Thermodynamics and dielectric response of BaTiO₃ by data-driven modeling

Modeling ferroelectric materials from first principles is one of the successes of density-functional theory, and the driver of much development effort, requiring an accurate description of the electronic processes and the thermodynamic equilibrium that drive the spontaneous symmetry breaking and the emergence of macroscopic polarization. We demonstrate the development and application of an integrated machine learning (ML) model that describes on the same footing structural, energetic and functional properties of barium titanate (BaTiO₃), a prototypical ferroelectric. The model uses ab initio calculations as reference and achieves accurate yet inexpensive predictions of energy and polarization on time and length scales that are not accessible to direct ab initio modeling.

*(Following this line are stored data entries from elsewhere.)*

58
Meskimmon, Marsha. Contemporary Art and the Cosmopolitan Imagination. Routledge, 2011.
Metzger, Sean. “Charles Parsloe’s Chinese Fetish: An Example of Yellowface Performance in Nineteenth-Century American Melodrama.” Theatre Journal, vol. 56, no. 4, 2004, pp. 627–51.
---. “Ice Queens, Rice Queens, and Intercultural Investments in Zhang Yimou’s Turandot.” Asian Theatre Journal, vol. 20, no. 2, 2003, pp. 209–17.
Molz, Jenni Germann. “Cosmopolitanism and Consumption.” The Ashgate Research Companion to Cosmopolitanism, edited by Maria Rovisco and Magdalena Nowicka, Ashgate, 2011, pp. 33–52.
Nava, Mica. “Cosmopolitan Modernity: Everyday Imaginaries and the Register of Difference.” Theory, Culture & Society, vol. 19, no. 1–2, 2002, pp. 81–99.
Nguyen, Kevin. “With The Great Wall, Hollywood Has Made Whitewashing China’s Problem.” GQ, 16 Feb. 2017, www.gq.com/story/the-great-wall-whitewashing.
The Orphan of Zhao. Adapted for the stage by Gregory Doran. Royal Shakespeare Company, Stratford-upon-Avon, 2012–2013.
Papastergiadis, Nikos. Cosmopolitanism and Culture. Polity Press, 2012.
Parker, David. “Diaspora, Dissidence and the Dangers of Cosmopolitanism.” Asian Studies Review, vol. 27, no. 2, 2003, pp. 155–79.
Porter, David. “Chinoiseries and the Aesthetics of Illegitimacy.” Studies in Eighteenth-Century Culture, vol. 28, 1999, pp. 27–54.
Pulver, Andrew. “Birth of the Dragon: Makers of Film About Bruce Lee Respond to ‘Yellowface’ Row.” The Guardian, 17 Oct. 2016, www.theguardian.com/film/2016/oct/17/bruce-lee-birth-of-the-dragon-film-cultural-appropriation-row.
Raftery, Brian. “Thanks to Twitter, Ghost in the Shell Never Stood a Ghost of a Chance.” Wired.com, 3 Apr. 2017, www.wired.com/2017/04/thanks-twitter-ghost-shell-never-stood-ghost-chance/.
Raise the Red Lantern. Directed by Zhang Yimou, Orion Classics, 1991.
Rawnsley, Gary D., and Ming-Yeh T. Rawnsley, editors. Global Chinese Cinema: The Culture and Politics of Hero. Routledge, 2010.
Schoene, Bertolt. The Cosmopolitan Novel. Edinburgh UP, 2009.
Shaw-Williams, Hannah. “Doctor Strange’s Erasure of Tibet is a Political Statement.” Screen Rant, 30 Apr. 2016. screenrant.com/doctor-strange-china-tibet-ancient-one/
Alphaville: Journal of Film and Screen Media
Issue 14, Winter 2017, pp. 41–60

The ML model allows us to thoroughly probe the static and dynamical behavior of BaTiO₃ across its phase diagram, without the need to introduce a coarse-grained description of the ferroelectric transition. Furthermore, we apply the polarization model to calculate dielectric response properties of the material in a fully ab-initio manner. This archive provides all the relevant data and input files that were used to fit the ML interatomic potential and the polarization model used in this work, along with the relevant Density-Functional Theory calculations that were used for the training set construction and the validation of the ML model. Furthermore, it provides input files and first few snapshots of all the molecular dynamics trajectories needed to investigate the thermodynamics and dielectric properties of BaTiO₃.